You open Car #1 and you see:
- Car overview fields
- Linked Engine object
- Linked Frame object
- Linked Wheel objects
- Any files, photos, and notes attached to each of those objects
Each object can have:
- Its own fields and layout
- Its own history and comments
- Its own attached files
- Its own relationships to other objects
Attaching Objects in AnyDB
In AnyDB, you don’t assemble data by joining separate tables. Instead, you build richer objects by attaching related objects to them.

Using the visual:
- The Car is the main object.
- A Frame object, Engine object, and multiple Wheel objects are simply attached to it.
- Each attached part is a full object with its own fields, files, and relationships.

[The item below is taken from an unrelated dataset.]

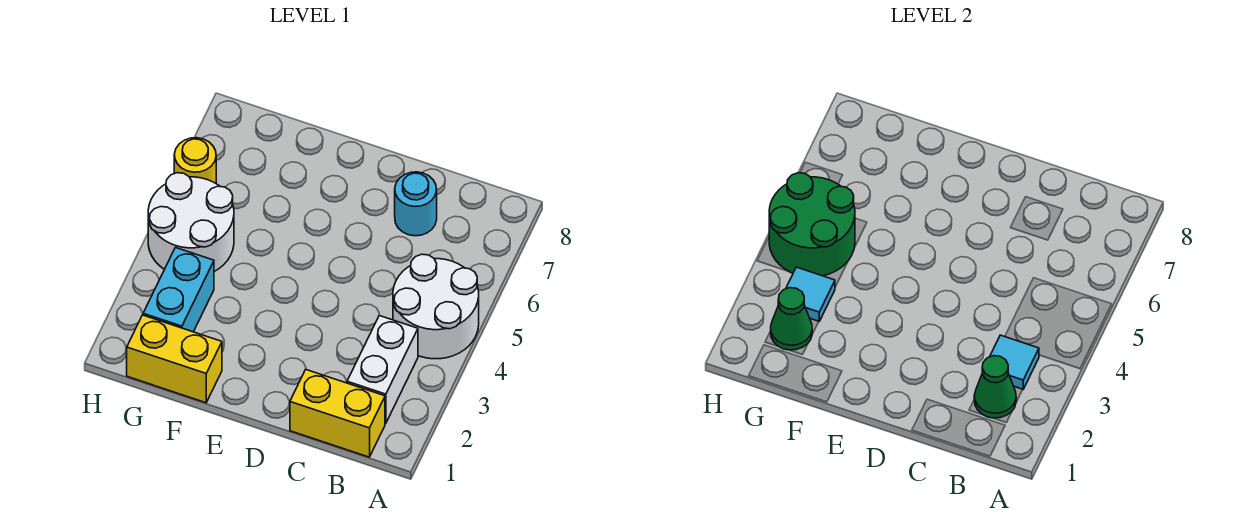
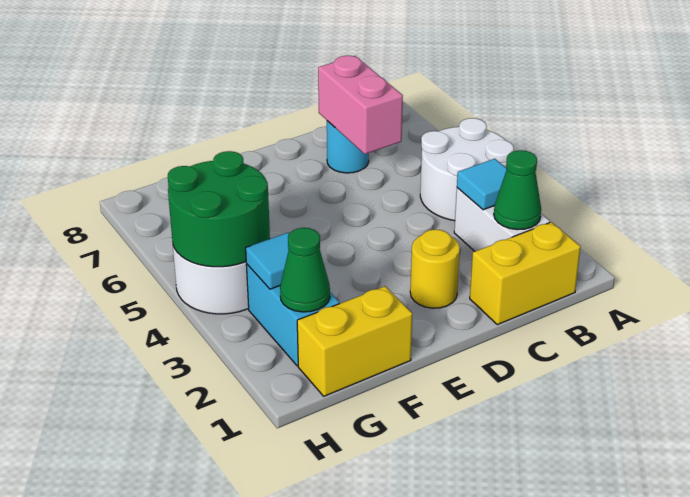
none -> pink brick C6:C7 level 2
yellow round brick H6 level 1 -> yellow round brick D2 level 1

This makes the Car a complete, self-contained object that naturally includes everything related to it.
No foreign keys, no table joins, no scattered data — just connected objects that reflect how things exist in the real world.
From Cars To Real Business Data
The same idea applies to business records.
- A Company record can link to:
- Contact records
- Deals records
- Call Log records
- Invoice records
- File records (contracts, registration docs, etc.)
Each of these is a first class object. You can open it, attach files, see its own relationships, and reuse it in many contexts.

Building Hierarchies And Networks
With an object-based model you can grow the structure without redesigning tables.
For example
- Global object
- linked to Region objects (North America, Europe, Asia)
- each linked to Factory objects
- each factory linked to many Car objects
- each linked to Factory objects
- linked to Region objects (North America, Europe, Asia)

You can also attach one object to many contexts:
- One Car object can be linked to:
- A Factory object
- A Luxury tier object
- A Sedans category object
Same car. Different contexts. No new tables required.

Why This Is Different From Relational Databases
| Relational databases | AnyDB object-based model |
|---|---|
| Data is split across many fixed tables | Data is captured as complete, self-contained objects |
| Relationships rely on foreign keys and joins | Relationships are direct object to object links |
| Schema changes require migrations and careful planning | Objects evolve by adjusting templates and fields |
| Hard to mix data with files, notes, and checklists | Objects naturally hold fields, files, comments, and sub-objects |
| Built for transactional accounting workloads | Built for real operational records and workflows |
The key shift:
In a relational system you ask, “Which tables do I need to join?”
In AnyDB you ask, “Which objects are connected to this object?”
Why the Object Model Matters
-
More intuitive than relational models
You think in terms of objects and real world items: Car, Engine, Vendor, Project and not tables. -
Non-developers can build confidently
No need to understand joins or schema design. Attaching objects feels natural. -
Model complex systems quickly
Factories, regions, products, shipments, all can be represented as linked objects. -
Easy to extend and expand
Add new fields, attach new objects, or reshape the model without breaking anything. -
Multiple views on the same object
A single object can appear in dashboards, lists, timelines, or galleries. -
Objects can be worked on independently
Each object has its own fields, files, activity, and history. -
Objects can reference each other in formulas
A Car can pull values from its Engine or Wheels through formulas without joins.
This is why AnyDB’s model aligns far better with how real businesses operate.